I was recently reading Steven Runciman's "Byzantine Style and Civilization," a Penguin book from 1975, and one of the things Runciman made clear was the *development* of Byzantine mosaics (as well as other forms of Byzantine art). It took them a while to figure out that their work would be seen from an odd angle, and on a curved surface, and to compensate for that; the earliest mosaics didn't yet do so. And they used a lot of glitter; well, not glitter exactly, but glass that was sometimes tilted to catch the light most effectively, to give a sparkling effect. The mosaics were mostly seen by candlelight (though it might be a lot of candles). Have you been to Ravenna?
Then there's Guy Gavriel Kay's fictional take on this, the Sarantium Mosaics. Which might have been one of the reasons I took the Runciman book out of the library. Too bad the illustrations in "Byzantine Style and Civilization" were only black and white.
oldster @29: Choice of colors, certainly. Also the amount of contrast.
I've put them together side by side.
To me the most glaring difference is that one is the copy of a mosaic and one is the portrait of a person.
Aside from the colors, and regularity/irregularity of the tiles, little nuances tell me this: the line weight of the sideburns and the end of the nose, the line of the jaw and chin.
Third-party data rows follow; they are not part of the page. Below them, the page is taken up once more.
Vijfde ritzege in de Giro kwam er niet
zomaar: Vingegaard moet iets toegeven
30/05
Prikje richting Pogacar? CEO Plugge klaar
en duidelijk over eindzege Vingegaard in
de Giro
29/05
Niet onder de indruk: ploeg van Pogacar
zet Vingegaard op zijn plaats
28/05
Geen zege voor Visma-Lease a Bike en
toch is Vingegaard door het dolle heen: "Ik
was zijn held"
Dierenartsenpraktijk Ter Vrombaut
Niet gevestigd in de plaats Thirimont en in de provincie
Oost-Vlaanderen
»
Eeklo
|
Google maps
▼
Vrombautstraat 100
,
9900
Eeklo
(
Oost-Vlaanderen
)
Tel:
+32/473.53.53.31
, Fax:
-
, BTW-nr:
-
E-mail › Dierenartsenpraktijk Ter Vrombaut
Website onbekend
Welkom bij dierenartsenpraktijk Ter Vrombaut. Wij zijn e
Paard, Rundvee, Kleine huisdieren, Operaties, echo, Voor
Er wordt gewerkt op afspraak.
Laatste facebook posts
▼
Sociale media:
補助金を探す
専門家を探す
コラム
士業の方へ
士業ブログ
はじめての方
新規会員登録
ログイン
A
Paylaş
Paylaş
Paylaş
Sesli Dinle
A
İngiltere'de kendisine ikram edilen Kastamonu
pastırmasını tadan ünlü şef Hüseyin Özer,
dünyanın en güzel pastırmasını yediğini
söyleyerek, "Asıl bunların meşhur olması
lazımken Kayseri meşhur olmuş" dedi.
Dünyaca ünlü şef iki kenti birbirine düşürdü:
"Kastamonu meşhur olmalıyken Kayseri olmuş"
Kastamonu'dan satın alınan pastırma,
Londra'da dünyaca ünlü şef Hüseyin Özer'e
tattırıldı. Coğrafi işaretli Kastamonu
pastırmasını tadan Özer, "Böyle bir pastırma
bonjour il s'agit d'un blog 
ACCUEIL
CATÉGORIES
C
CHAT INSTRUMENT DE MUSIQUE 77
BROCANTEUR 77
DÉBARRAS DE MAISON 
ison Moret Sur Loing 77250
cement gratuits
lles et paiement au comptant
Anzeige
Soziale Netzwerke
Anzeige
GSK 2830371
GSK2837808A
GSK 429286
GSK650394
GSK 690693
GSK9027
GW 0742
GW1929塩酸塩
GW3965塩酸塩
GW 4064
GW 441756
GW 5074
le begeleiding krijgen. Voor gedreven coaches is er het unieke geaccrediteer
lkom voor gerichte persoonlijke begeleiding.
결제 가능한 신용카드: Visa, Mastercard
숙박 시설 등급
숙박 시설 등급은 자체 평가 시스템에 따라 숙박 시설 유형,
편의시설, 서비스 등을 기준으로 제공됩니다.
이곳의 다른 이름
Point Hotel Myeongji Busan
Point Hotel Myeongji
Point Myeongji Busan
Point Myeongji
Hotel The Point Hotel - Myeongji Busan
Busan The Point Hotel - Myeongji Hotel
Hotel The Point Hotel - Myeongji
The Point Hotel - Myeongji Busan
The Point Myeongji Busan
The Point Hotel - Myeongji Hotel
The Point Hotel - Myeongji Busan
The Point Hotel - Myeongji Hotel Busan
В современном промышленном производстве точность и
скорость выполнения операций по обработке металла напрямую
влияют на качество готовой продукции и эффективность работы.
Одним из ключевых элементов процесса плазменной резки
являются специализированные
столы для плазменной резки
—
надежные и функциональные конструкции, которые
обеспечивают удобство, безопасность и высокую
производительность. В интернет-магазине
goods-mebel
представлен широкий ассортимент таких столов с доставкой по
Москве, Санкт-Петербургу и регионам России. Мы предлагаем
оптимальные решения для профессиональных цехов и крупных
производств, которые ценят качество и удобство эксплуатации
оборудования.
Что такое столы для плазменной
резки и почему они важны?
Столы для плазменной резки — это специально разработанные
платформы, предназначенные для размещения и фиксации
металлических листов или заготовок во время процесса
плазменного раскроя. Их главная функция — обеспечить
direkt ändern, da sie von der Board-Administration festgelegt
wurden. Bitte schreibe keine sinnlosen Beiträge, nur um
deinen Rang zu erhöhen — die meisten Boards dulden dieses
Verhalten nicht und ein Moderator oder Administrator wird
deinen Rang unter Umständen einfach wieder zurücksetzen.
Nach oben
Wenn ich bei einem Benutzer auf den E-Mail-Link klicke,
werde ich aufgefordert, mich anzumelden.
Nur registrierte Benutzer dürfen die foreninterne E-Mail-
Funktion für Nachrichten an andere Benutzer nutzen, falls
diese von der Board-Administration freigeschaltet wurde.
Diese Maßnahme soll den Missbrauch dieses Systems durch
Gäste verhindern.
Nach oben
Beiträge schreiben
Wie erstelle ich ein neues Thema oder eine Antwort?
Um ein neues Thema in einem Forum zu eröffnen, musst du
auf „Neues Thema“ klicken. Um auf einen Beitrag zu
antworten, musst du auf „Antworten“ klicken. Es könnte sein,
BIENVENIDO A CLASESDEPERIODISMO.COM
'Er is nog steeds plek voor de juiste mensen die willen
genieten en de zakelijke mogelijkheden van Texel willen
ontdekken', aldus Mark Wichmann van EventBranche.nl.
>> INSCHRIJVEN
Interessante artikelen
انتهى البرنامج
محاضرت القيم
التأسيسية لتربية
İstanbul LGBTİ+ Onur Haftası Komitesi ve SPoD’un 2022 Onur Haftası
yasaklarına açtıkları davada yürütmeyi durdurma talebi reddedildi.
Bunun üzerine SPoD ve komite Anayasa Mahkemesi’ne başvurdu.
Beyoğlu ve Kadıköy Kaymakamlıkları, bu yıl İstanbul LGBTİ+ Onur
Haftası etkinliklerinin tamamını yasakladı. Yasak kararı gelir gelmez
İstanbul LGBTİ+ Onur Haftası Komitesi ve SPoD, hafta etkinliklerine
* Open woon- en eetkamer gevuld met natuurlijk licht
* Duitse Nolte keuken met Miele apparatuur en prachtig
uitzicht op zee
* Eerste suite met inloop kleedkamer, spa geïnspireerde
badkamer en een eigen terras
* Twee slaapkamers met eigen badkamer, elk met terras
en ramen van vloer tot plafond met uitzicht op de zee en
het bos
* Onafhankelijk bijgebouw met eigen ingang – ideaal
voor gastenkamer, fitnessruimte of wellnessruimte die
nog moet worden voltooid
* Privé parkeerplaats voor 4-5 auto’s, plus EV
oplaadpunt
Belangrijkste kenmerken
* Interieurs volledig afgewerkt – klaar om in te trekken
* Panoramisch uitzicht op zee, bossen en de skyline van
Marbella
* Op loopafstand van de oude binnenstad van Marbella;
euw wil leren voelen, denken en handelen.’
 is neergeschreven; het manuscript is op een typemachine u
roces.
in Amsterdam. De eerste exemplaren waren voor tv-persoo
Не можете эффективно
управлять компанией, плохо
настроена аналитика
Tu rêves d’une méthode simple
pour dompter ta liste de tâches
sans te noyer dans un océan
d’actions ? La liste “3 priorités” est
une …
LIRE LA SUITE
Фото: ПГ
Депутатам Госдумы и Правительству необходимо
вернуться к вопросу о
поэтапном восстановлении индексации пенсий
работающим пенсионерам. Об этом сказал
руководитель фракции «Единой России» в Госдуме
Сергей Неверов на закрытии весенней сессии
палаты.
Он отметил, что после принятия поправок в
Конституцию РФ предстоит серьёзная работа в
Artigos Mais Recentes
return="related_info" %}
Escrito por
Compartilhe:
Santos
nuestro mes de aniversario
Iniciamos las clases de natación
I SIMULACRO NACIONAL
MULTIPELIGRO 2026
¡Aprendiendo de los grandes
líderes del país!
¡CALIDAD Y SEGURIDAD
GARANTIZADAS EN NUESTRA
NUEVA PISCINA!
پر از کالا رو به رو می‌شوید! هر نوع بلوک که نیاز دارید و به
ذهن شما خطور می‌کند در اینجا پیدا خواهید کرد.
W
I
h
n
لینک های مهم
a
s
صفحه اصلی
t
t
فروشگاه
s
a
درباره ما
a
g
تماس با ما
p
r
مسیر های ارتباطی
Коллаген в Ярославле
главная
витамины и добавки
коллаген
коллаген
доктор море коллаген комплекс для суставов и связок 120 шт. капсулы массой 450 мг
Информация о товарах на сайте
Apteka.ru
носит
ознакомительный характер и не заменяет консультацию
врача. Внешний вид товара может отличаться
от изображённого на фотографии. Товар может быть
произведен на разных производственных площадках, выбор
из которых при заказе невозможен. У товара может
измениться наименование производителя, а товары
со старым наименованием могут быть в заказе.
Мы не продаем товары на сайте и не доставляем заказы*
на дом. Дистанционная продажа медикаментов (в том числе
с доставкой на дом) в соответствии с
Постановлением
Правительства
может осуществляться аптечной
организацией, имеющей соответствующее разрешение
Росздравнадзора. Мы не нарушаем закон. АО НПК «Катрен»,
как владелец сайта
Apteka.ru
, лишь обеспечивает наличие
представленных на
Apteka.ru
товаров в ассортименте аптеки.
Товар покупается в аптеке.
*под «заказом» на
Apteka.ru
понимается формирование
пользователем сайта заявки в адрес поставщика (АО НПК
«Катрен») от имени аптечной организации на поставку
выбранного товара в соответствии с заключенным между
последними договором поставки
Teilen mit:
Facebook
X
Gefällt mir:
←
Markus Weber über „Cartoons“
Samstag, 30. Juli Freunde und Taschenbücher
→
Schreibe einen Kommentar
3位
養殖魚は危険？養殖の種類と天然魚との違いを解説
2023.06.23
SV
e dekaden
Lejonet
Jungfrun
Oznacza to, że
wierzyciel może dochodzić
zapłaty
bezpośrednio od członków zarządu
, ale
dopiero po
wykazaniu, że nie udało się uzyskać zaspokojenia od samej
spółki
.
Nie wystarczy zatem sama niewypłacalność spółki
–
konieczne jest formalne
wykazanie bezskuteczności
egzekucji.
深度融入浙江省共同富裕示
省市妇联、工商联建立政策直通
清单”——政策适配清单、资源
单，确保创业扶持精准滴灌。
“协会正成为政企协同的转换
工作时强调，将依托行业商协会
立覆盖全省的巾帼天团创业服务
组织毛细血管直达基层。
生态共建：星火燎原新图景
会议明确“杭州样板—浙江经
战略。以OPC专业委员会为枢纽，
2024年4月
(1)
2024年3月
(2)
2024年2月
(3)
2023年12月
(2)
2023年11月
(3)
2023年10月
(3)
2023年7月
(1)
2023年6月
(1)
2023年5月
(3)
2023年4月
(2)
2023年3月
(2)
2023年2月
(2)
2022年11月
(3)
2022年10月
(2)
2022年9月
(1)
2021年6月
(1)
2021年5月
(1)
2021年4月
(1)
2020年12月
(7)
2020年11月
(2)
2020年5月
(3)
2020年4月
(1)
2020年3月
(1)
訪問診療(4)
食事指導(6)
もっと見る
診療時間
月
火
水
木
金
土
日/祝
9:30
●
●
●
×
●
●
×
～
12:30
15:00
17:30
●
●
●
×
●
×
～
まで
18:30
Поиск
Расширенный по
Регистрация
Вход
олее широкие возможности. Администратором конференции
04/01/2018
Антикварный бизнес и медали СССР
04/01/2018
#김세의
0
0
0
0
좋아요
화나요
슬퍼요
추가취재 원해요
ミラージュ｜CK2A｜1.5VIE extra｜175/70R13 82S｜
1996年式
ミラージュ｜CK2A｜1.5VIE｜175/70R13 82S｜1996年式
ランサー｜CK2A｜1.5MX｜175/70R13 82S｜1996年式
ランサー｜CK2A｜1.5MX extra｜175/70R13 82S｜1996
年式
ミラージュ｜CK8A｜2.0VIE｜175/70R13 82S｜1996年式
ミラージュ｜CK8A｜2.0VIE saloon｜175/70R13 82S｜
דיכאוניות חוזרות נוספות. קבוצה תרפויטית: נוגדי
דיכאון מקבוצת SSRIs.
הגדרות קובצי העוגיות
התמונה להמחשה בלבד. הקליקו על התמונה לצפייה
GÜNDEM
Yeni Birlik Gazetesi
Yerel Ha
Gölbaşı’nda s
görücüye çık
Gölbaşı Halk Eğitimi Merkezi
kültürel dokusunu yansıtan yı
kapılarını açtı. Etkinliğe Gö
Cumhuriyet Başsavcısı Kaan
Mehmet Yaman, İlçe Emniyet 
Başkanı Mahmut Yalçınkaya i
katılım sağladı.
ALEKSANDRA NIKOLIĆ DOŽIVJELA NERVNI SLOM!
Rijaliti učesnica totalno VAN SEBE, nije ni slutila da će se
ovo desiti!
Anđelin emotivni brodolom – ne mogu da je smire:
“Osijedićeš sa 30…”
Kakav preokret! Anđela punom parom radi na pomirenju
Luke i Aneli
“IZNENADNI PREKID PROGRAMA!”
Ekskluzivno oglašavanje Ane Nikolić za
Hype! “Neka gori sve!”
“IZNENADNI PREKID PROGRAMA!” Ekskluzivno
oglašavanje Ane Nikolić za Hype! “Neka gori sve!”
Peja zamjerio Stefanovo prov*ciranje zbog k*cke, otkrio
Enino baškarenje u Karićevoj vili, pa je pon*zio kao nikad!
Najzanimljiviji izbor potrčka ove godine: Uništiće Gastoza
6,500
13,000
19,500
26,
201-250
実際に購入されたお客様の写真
The corners of the mouth. Especially the whites of the eyes.
In the older one, the colors do a much better job of imitating the shading and contours of the face and beard.
I've run into this myself. Copies of paintings always come out stilted (at best). I get much better results with copying photos.
Jacque @31--
Thanks for assembling the side-by-side. It's very revealing.
Some of it is the lack of symetry. If you look at his cheeks, one is slightly deeper than the other. Lots of people have that, mostly becase our teeth don't mesh centered, and our jaws get assymetric muschles (e.g. my right jaw, which makes my mouth a bit skewed).
Subtle, but telling.
My husband and I spent perhaps too many hours at the Corning Museum of Glass a couple days ago. One of the exhibits is Tiffany's mosaics. What struck me is that they aren't mosaics in the same way this is-- they're stained glass but without leading. Very beautiful.
http://www.atlasobscura.com/places/tiffany-glass-mural-the-dream-garden
This is a big mosaic based on a Maxfield Parrish painting and executed by Tiffany.
There's leading, but the glass pieces are in shapes that follow the contours of what they're depicting.
Jacque #31: I've run into this myself. Copies of paintings always come out stilted (at best). I get much better results with copying photos.
I think of this so: To produce the original work, the artist took what they saw and filtered it through a human nervous system, to produce a much-simplified ("lossy compression") image which selects "the important part" of the original view. (As defined by the artist, of course.) To then filter that through another nervous system which naturally does the same lossy-compression trick again, with a different filter... well, that's asking for trouble.